STEP 3: Using a flat point shovel, pat the concrete in the trench and find the rebar stakes that indicate the finish height. As you are pouring your concrete footing, don't worry too much about how pretty the concrete is. First just get it placed, and roughing it in with the shovel is fine. Find all your grade stakes to be certain you do not over fill the trench. If you must err, make it a little lower than perfect rather than a little higher than perfect.

When you fill up the trenches against step bulkheads, the bulkhead may lean over a little. As long as it holds, a little lean won't hurt anything.

STEP 4: Once all the concrete is placed, or while waiting on subsequent trucks, take a hand float and work the concrete footing. Smooth it out and pat it down. Footings are not really critical for finish, so don't worry too much about how pretty it is. If it is the right height and runs consistent, you will be fine. There should not be any up and down areas.
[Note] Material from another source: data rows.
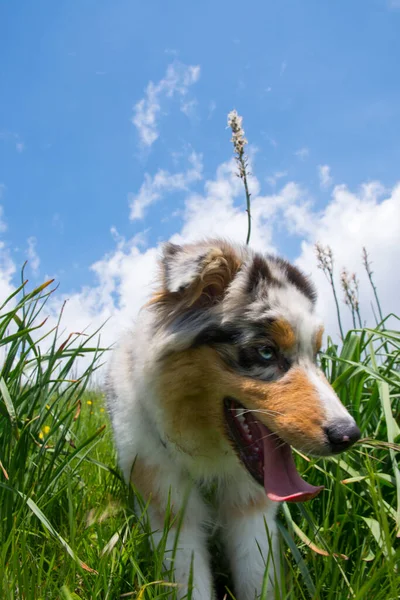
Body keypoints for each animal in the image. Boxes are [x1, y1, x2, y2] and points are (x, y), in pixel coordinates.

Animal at [105, 239, 360, 600]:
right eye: (266, 352)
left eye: (317, 355)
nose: (348, 435)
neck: (208, 452)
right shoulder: (169, 505)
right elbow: (189, 581)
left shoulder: (251, 508)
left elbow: (257, 576)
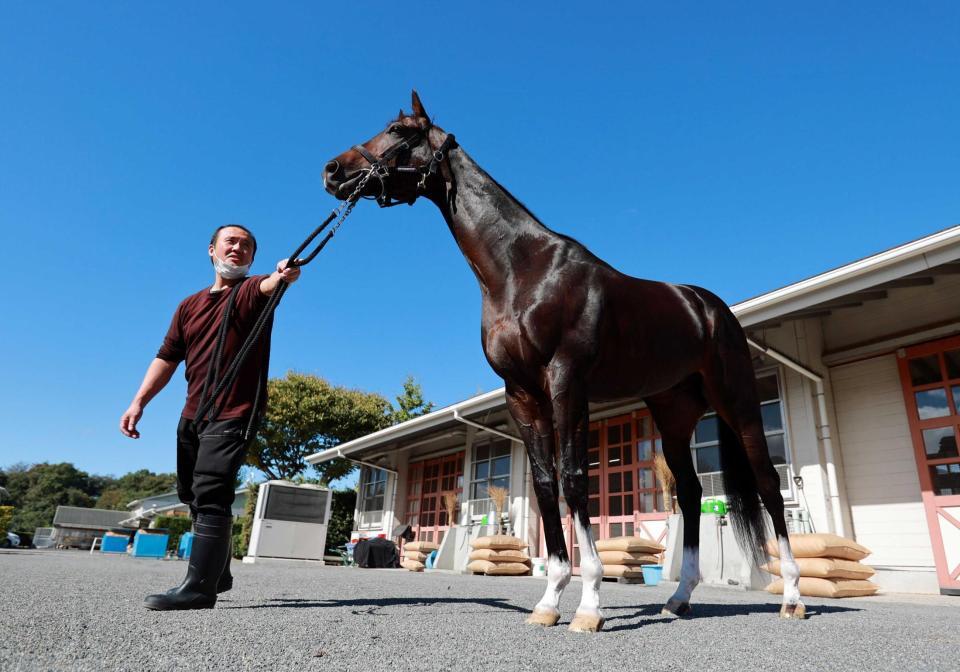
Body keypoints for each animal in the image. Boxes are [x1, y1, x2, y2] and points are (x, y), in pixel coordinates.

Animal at [322, 90, 804, 632]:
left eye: (400, 131)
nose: (332, 171)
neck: (524, 270)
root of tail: (709, 308)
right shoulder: (523, 394)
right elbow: (544, 484)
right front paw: (550, 599)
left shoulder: (566, 381)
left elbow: (575, 479)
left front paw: (589, 604)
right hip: (674, 416)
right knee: (691, 490)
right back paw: (678, 598)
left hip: (737, 401)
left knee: (767, 482)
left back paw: (792, 597)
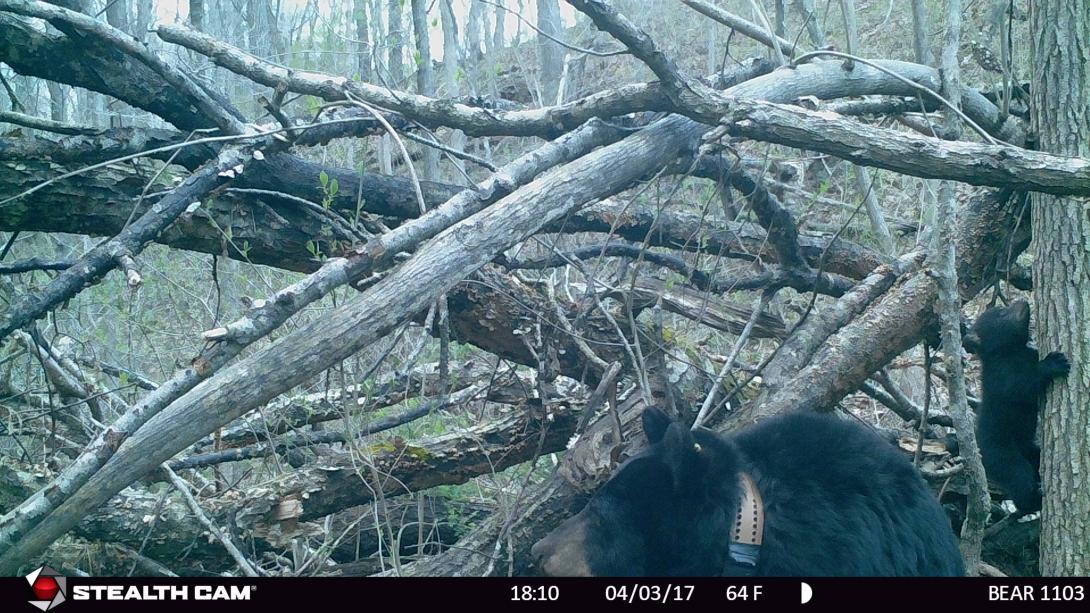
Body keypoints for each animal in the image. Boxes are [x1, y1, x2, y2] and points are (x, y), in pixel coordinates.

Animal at [967, 298, 1068, 512]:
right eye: (1001, 313)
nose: (1022, 301)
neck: (1012, 350)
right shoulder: (1000, 374)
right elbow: (1020, 386)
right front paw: (1054, 363)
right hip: (999, 453)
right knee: (1019, 476)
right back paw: (1032, 500)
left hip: (1029, 449)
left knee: (1036, 459)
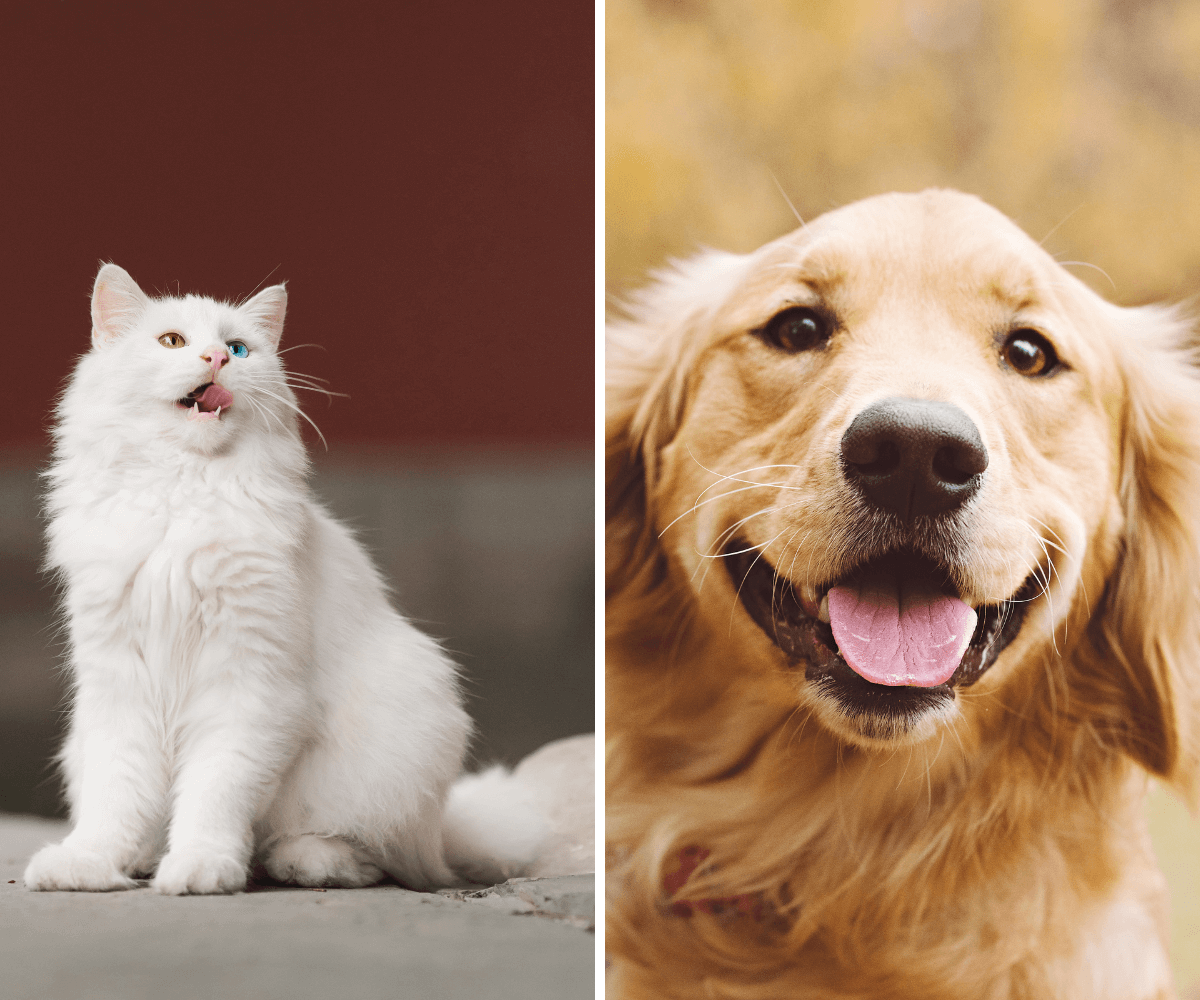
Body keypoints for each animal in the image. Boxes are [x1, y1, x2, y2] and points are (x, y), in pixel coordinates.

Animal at [22, 261, 477, 893]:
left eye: (239, 348)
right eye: (172, 341)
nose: (217, 358)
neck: (181, 493)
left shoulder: (247, 683)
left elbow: (215, 794)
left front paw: (201, 867)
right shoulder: (120, 681)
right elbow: (117, 797)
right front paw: (89, 863)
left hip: (402, 735)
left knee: (359, 851)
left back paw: (305, 862)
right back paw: (144, 860)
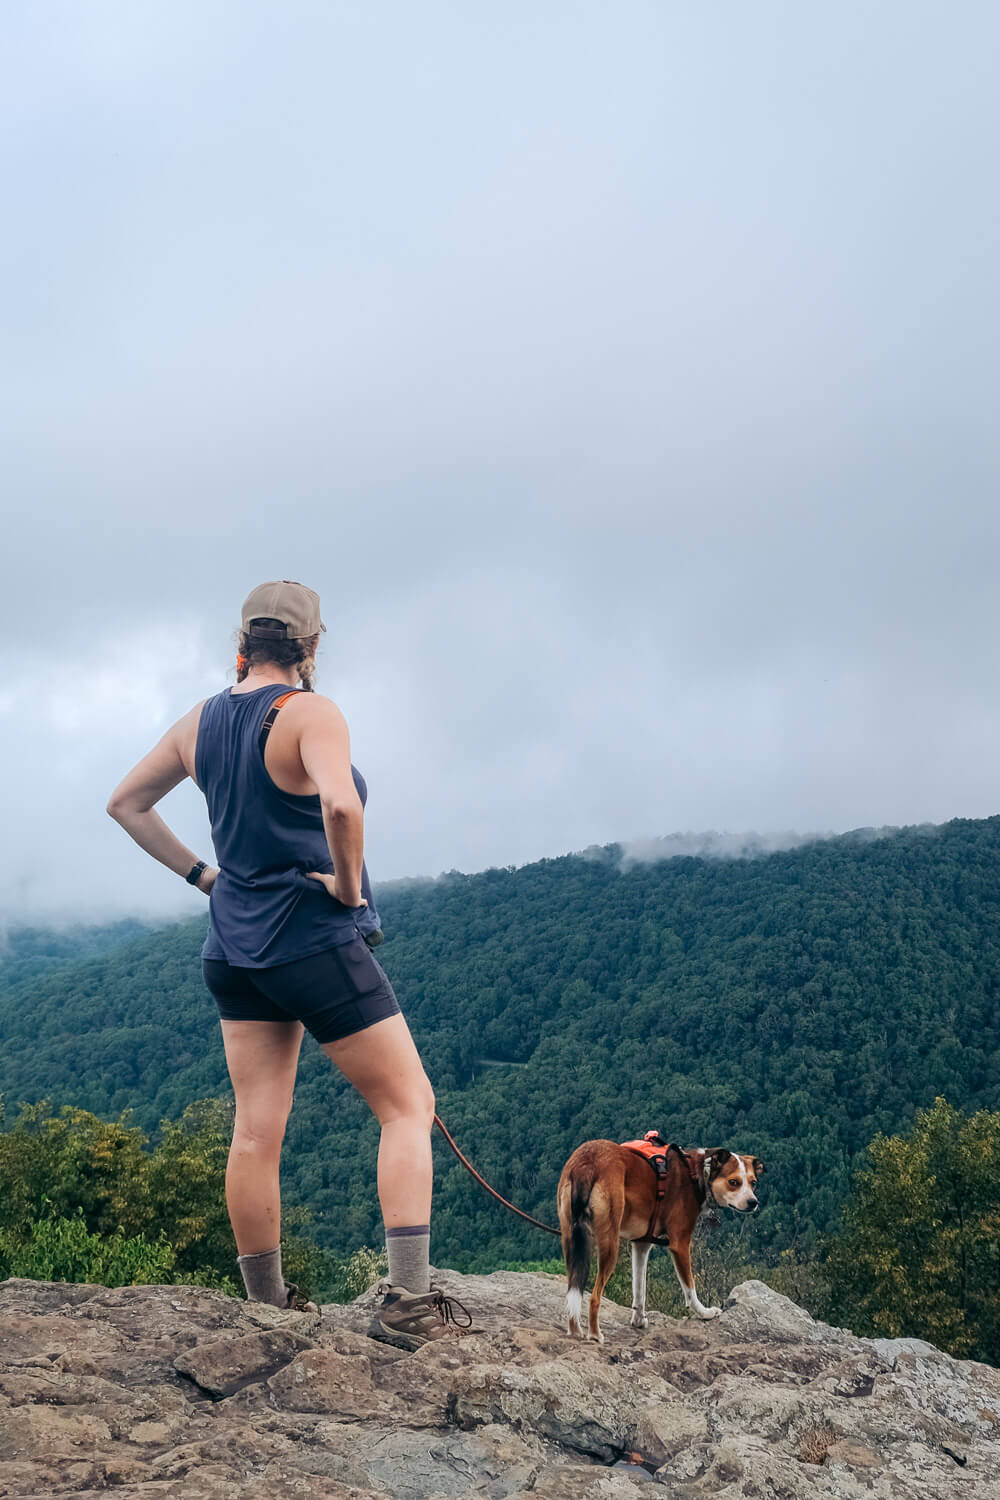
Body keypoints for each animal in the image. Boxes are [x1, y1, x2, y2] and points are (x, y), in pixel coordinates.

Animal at [560, 1134, 761, 1350]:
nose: (753, 1203)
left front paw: (639, 1320)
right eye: (734, 1182)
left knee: (573, 1287)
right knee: (594, 1297)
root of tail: (587, 1161)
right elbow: (690, 1288)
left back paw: (574, 1331)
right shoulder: (680, 1243)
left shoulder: (641, 1244)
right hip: (610, 1242)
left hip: (571, 1239)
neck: (696, 1172)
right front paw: (704, 1313)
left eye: (753, 1183)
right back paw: (595, 1335)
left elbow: (639, 1288)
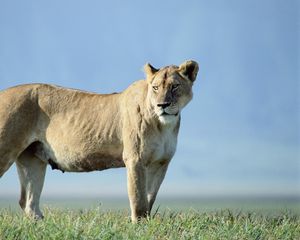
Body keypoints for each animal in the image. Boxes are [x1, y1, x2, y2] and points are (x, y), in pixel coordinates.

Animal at [0, 59, 199, 221]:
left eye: (174, 86)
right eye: (156, 87)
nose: (162, 105)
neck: (163, 125)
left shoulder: (161, 163)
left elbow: (150, 198)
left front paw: (147, 223)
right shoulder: (135, 159)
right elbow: (138, 199)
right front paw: (139, 226)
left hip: (33, 158)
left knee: (28, 202)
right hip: (6, 150)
STEP 5: If you are going to erect perimeter walls higher than 6 courses of blocks in your concrete footing, you must place some vertical rebar in the footing to capture the bottom of the blocks. Cut these rebar pieces about three feet long. After the footings are poured, stand the rebar in the footing near the corner, about four inches from the foundation edge. Continue placing these standing rods every four feet where the block wall will be high. These rebar will secure the base of the wall to the footing when you pour the wall with concrete

STEP 6: Be sure to wash any tools off before the concrete sets up on them.